Transcribe the welcome passage on medical teamwork in full, word for word.

● **Exercise passage**:
----
Welcome to the team

It may be natural for you, coming from the generation of which you are part, but it was not long ago that physicians were the first and last word in patient care. Physicians worked in silos and used expressions like “in my experience” instead of “evidence shows that”. Patients knew who their doctor was and had no interest in anyone else’s opinions. There was complete trust in their attending physician. As knowledge increased at exponential rates, as medical care become more specialized, as health care took on more roles in the social constructs of insurers, as length of stay drastically shrunk in favor of post hospital care (home care, sub-acute rehab, long term care) and as we evolved to a more collaborative model teamwork replaced solo practitioners and departmental silos.

You were likely trained in a collaborative environment. You have shared educational tasks with a group of learners solving a problem. You have been part of a multidisciplinary discussion as acting interns. Perhaps you even played a role as an inter-professional care provider (scribe, therapist, EMT, nurse, physician’s assistant, etc). Now as a new member of the Lenox Hill team you are about to up your teamwork game some more.
----
● **Source data**:
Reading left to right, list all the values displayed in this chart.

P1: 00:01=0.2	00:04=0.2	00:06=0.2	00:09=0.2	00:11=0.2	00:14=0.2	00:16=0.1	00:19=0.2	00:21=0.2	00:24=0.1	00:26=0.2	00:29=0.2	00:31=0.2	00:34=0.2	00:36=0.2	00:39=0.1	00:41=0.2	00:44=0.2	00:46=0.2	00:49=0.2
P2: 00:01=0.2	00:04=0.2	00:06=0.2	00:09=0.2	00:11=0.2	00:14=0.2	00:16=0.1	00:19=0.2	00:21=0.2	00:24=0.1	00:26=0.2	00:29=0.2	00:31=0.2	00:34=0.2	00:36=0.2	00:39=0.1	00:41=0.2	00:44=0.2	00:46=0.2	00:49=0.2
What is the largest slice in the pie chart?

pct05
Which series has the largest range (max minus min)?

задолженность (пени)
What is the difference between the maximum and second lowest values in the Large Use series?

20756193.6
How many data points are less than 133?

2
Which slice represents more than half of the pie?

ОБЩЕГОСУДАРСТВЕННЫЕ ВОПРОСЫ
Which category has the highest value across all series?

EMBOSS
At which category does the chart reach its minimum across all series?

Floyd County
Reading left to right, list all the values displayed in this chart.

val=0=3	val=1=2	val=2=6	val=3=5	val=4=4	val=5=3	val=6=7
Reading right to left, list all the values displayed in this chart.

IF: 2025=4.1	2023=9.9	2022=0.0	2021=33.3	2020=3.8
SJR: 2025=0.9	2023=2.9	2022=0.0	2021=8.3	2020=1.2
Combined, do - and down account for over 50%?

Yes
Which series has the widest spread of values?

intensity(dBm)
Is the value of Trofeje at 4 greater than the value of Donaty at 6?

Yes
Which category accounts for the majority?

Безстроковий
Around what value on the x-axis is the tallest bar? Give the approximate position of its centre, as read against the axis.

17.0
----
● **Your solution**:
Welcome to the team

It may be natural for you, coming from the generation of which you are part, but it was not long ago that physicians were the first and last word in patient care. Physicians worked in silos and used expressions like “in my experience” instead of “evidence shows that”. Patients knew who their doctor was and had no interest in anyone else’s opinions. There was complete trust in their attending physician. As knowledge increased at exponential rates, as medical care become more specialized, as health care took on more roles in the social constructs of insurers, as length of stay drastically shrunk in favor of post hospital care (home care, sub-acute rehab, long term care) and as we evolved to a more collaborative model teamwork replaced solo practitioners and departmental silos.

You were likely trained in a collaborative environment. You have shared educational tasks with a group of learners solving a problem. You have been part of a multidisciplinary discussion as acting interns. Perhaps you even played a role as an inter-professional care provider (scribe, therapist, EMT, nurse, physician’s assistant, etc). Now as a new member of the Lenox Hill team you are about to up your teamwork game some more.